Assignment: In the material below, find the line that contains "#d7d7d7; stroke-width: 14" and the line that contains "middle; stroke-width: 7;", then write out exactly those two lines and everything between them.

Materials provided:
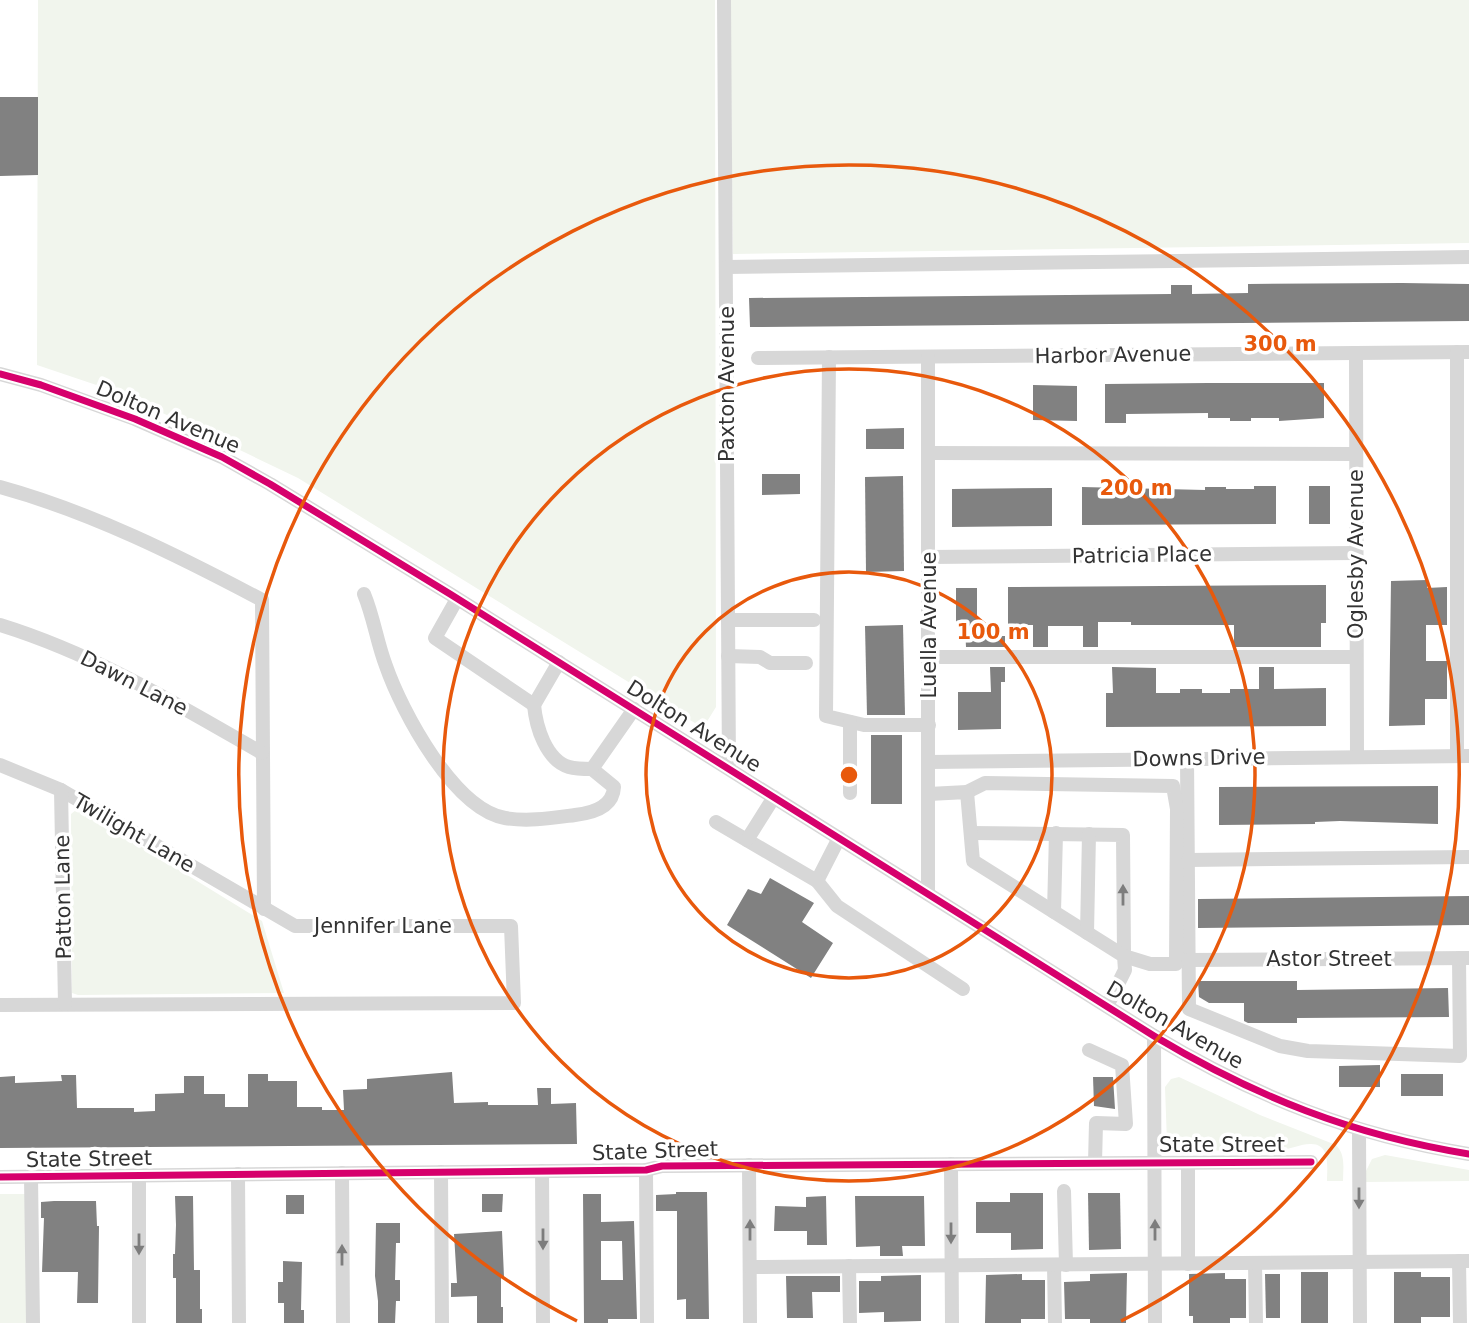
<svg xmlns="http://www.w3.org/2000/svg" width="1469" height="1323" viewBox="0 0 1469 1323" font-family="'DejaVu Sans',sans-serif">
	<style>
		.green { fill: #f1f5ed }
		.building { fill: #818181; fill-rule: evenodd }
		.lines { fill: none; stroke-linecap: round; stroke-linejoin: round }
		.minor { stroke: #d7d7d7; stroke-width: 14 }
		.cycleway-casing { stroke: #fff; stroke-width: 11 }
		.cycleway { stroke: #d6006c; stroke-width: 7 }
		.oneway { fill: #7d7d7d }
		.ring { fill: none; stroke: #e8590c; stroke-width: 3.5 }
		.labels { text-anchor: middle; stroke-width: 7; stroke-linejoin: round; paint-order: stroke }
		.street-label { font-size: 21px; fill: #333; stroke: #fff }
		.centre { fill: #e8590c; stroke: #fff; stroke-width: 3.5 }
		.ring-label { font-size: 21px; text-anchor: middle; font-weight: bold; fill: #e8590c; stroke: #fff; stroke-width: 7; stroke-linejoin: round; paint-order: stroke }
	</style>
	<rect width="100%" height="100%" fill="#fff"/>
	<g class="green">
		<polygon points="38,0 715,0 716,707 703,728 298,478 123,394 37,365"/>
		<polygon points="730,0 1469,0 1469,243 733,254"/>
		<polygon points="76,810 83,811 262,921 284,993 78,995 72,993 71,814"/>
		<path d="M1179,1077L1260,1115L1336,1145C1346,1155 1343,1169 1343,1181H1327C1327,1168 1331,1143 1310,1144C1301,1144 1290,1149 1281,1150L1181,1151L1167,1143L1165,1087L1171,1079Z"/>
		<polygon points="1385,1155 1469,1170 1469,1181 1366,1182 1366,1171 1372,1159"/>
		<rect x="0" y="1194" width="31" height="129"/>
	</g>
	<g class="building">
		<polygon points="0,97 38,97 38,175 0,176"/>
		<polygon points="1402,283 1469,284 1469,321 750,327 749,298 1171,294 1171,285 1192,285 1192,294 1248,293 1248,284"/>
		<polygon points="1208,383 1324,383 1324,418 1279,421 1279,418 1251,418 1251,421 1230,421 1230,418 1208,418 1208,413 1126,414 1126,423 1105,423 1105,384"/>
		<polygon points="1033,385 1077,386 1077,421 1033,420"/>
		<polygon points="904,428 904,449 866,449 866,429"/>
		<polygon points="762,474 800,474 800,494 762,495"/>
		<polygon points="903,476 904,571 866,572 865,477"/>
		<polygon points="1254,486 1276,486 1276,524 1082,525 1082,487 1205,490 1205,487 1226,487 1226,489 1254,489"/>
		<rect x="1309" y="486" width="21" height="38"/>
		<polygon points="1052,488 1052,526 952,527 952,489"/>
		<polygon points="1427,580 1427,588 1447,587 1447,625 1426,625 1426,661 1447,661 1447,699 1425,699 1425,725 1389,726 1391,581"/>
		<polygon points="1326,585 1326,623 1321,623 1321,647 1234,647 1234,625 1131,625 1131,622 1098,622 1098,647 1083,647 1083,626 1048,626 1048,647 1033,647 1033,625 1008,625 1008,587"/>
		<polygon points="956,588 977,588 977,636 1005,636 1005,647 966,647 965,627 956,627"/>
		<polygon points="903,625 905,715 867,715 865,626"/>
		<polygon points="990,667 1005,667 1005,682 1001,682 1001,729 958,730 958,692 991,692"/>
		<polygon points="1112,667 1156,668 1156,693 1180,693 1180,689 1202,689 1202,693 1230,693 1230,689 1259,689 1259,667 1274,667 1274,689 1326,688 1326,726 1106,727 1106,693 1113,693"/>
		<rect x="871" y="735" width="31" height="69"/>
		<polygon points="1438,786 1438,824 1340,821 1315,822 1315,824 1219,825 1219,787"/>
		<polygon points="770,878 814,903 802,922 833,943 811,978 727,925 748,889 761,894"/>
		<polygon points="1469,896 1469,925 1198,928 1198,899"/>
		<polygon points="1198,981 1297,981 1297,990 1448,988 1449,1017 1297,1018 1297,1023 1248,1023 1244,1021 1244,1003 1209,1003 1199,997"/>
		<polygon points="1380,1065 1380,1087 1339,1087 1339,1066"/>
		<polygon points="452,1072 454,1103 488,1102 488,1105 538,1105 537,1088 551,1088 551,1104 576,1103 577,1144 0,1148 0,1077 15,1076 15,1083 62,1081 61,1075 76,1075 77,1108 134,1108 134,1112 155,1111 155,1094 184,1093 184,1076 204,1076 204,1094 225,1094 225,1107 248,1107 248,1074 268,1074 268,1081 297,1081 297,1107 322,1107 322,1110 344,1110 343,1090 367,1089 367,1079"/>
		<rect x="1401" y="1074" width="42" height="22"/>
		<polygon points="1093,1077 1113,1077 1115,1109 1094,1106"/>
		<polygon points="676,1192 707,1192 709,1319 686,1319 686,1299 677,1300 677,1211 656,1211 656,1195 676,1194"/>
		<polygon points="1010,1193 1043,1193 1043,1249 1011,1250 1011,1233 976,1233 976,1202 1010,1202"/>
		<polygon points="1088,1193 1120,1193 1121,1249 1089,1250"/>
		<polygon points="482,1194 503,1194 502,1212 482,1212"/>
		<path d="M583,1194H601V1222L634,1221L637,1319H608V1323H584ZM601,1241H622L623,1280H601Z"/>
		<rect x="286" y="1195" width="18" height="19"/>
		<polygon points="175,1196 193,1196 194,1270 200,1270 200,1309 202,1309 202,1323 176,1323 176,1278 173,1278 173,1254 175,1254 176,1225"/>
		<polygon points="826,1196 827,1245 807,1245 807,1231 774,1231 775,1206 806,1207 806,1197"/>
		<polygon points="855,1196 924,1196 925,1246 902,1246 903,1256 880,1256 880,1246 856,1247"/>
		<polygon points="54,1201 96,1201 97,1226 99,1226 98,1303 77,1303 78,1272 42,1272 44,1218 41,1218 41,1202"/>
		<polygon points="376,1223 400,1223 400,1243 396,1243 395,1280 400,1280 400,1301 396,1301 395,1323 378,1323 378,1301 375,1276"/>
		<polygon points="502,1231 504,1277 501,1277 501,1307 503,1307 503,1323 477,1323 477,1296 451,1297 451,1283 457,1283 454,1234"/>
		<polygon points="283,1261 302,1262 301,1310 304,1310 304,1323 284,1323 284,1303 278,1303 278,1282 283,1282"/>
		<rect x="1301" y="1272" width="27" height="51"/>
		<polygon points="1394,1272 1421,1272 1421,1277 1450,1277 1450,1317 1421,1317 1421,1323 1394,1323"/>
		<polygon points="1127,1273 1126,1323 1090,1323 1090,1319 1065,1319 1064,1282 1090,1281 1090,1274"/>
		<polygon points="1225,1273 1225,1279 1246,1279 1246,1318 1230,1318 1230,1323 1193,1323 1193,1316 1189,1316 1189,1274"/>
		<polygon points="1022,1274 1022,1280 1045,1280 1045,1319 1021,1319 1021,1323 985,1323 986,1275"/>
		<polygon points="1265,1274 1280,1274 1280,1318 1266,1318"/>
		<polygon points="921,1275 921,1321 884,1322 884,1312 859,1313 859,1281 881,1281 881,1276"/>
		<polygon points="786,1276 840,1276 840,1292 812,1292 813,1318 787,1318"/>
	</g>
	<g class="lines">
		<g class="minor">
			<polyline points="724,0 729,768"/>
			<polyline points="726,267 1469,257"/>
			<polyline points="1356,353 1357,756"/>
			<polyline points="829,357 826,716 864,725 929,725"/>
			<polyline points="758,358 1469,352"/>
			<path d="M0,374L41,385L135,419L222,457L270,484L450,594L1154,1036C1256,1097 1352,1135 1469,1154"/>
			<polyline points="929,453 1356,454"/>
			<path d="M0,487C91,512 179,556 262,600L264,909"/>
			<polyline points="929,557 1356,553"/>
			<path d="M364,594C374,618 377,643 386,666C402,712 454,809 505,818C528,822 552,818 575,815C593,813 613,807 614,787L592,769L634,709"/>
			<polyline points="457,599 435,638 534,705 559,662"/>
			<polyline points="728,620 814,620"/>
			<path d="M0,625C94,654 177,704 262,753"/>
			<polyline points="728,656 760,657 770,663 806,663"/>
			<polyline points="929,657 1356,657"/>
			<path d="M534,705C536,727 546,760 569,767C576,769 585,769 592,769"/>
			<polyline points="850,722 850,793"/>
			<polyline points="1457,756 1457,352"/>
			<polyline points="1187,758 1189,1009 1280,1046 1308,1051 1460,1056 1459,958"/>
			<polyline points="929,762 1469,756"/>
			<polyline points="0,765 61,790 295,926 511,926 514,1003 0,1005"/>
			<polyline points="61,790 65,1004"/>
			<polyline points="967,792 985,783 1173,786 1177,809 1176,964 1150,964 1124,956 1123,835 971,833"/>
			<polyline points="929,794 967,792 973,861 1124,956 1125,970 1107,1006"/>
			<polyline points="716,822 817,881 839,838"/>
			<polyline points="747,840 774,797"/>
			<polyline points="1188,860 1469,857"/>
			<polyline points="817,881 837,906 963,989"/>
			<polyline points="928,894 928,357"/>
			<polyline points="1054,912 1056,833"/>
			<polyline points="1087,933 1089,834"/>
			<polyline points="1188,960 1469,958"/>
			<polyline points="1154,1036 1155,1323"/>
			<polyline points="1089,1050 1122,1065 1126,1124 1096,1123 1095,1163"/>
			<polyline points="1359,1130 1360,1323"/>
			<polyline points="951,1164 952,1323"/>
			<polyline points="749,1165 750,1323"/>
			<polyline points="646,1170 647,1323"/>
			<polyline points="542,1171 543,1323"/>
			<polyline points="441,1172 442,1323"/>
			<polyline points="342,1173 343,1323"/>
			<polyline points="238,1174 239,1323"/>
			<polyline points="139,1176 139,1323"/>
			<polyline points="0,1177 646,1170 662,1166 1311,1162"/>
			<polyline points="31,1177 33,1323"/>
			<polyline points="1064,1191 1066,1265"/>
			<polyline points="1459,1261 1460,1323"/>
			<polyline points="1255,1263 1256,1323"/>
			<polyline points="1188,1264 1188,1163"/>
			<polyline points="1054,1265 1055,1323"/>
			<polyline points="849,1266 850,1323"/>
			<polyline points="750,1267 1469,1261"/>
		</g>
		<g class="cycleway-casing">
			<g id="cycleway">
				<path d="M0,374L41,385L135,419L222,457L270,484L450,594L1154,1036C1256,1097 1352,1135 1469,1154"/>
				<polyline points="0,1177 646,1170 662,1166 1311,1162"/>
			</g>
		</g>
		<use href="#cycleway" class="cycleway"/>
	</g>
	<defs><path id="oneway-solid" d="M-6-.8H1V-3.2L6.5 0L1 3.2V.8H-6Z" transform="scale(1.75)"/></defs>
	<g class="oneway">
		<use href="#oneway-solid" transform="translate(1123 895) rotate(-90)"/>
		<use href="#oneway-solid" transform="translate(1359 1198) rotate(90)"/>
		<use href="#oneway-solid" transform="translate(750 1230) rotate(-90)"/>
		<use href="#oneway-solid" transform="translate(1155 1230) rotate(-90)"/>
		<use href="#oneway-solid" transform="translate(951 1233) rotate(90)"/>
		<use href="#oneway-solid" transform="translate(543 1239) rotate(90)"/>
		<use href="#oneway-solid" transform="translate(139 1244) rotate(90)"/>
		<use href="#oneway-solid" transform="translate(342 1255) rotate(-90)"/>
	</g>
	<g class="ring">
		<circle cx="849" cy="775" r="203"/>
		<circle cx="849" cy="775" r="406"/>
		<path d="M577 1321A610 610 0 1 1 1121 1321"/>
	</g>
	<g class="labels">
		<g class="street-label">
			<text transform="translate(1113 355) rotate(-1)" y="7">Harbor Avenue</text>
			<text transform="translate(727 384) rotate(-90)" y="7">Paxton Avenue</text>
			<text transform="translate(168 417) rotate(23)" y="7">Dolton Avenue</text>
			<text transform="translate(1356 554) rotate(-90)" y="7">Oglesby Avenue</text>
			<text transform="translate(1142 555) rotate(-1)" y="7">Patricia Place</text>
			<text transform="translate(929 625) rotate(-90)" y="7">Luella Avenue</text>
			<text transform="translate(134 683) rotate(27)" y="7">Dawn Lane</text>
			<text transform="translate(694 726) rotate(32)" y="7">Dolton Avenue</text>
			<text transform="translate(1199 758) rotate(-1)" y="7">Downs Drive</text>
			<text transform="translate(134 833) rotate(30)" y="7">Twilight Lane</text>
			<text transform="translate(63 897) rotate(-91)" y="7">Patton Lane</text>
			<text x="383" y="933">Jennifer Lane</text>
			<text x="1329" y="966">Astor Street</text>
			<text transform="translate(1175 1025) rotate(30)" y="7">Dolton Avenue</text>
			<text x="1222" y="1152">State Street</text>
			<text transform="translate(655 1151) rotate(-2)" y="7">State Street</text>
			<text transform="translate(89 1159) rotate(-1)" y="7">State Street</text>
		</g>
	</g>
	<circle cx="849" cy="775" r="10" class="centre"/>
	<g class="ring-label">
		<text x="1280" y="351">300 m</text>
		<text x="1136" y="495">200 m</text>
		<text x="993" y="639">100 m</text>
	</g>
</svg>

...

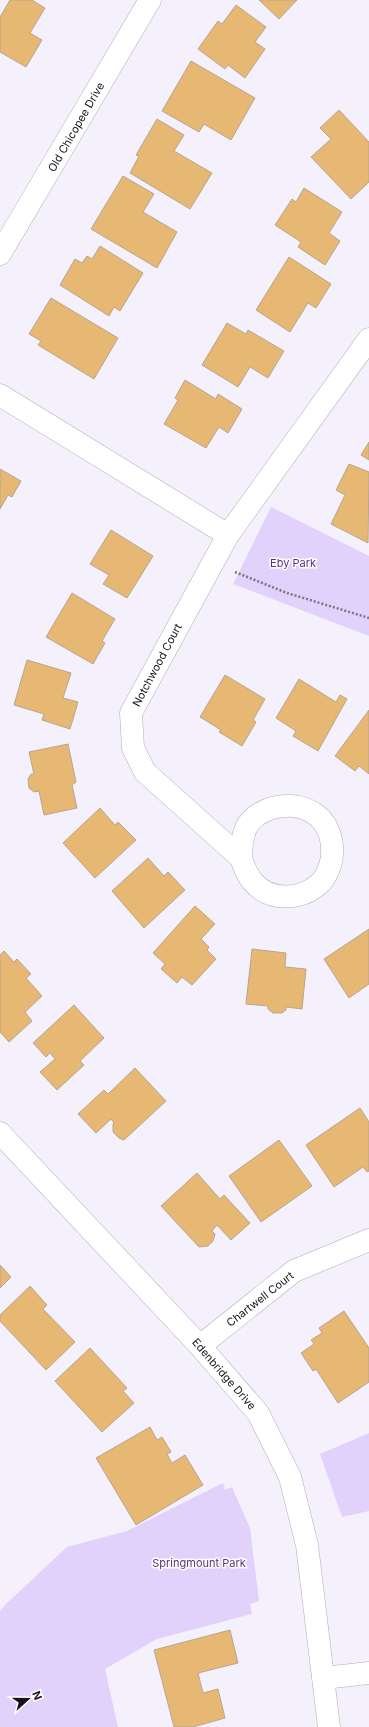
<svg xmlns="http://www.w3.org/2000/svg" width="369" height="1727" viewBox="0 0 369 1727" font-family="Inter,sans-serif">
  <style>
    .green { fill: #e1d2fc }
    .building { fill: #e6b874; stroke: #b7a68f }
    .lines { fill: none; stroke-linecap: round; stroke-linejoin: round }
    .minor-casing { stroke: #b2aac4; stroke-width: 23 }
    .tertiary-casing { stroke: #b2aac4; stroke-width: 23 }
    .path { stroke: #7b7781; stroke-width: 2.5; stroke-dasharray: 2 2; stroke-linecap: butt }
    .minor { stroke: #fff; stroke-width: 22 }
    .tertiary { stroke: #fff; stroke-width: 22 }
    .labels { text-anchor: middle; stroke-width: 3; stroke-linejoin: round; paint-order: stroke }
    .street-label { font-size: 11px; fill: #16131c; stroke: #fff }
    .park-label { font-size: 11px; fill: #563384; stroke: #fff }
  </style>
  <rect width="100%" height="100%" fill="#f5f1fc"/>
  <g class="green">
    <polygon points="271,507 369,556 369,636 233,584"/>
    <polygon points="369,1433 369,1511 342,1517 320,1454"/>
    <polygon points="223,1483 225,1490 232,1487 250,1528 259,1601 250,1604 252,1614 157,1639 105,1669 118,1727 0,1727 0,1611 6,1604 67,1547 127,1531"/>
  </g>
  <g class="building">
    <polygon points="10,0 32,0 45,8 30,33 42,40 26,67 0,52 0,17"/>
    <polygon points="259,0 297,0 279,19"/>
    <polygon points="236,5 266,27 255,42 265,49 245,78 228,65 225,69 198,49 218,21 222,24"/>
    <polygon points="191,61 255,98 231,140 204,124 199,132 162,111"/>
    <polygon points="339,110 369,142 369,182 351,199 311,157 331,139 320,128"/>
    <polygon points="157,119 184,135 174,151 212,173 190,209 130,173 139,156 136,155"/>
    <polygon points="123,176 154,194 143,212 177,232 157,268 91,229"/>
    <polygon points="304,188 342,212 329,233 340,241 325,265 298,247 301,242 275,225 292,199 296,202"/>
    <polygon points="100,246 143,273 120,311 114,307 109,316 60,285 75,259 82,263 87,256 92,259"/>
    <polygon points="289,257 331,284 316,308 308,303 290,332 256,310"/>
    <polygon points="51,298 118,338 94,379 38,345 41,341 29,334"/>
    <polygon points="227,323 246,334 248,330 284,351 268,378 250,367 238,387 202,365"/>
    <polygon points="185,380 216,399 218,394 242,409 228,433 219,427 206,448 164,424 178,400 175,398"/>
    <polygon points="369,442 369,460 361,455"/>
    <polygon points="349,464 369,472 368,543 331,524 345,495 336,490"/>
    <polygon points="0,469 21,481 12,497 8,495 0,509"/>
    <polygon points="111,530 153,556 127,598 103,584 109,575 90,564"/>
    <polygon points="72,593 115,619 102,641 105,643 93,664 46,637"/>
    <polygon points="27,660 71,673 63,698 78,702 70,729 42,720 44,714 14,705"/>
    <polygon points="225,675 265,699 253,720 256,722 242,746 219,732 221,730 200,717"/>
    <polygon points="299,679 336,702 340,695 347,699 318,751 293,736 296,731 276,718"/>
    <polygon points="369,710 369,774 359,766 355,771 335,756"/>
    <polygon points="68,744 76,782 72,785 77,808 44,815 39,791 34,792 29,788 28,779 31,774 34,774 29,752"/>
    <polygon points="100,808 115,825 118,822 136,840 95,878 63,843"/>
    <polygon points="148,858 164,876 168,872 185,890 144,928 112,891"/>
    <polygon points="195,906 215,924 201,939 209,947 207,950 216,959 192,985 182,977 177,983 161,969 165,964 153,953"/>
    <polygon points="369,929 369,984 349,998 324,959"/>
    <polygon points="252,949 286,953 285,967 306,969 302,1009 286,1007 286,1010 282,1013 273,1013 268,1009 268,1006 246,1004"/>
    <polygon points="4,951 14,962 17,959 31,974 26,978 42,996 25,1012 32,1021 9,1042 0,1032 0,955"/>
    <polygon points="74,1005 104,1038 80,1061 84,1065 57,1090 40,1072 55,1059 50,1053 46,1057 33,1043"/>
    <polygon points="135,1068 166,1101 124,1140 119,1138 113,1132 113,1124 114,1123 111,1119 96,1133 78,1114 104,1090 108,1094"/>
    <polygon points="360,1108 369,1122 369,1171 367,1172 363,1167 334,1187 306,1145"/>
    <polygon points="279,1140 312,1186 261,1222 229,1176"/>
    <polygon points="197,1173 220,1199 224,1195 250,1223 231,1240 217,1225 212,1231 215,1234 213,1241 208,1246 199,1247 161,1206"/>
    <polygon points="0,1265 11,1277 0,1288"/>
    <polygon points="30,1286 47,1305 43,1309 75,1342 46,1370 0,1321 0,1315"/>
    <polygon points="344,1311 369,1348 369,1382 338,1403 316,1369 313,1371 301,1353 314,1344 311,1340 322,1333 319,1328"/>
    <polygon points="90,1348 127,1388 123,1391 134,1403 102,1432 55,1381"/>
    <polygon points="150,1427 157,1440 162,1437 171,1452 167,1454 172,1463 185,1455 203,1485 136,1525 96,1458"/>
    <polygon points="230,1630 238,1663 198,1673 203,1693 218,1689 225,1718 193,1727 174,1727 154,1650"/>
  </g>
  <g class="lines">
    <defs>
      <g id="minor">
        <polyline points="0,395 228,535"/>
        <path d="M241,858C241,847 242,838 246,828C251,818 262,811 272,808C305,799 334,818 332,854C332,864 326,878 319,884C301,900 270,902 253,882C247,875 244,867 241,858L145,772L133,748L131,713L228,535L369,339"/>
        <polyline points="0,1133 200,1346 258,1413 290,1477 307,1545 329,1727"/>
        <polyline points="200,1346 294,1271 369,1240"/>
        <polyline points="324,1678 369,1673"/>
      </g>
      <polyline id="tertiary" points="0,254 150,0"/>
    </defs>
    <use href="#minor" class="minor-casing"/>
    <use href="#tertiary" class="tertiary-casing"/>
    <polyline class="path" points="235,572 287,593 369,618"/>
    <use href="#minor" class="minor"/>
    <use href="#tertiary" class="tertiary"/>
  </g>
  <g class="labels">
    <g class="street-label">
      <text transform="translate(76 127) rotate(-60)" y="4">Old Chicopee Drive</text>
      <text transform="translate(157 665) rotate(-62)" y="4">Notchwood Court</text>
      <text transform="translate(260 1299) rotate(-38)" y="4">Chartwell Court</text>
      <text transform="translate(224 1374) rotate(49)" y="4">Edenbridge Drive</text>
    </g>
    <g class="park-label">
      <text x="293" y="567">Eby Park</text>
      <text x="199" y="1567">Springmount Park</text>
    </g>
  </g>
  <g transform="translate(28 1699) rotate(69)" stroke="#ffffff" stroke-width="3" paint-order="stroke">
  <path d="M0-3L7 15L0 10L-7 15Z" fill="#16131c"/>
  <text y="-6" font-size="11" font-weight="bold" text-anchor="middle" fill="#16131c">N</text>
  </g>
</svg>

Response:
		.minor { stroke: #d7d7d7; stroke-width: 14 }
		.cycleway-casing { stroke: #fff; stroke-width: 11 }
		.cycleway { stroke: #d6006c; stroke-width: 7 }
		.oneway { fill: #7d7d7d }
		.ring { fill: none; stroke: #e8590c; stroke-width: 3.5 }
		.labels { text-anchor: middle; stroke-width: 7; stroke-linejoin: round; paint-order: stroke }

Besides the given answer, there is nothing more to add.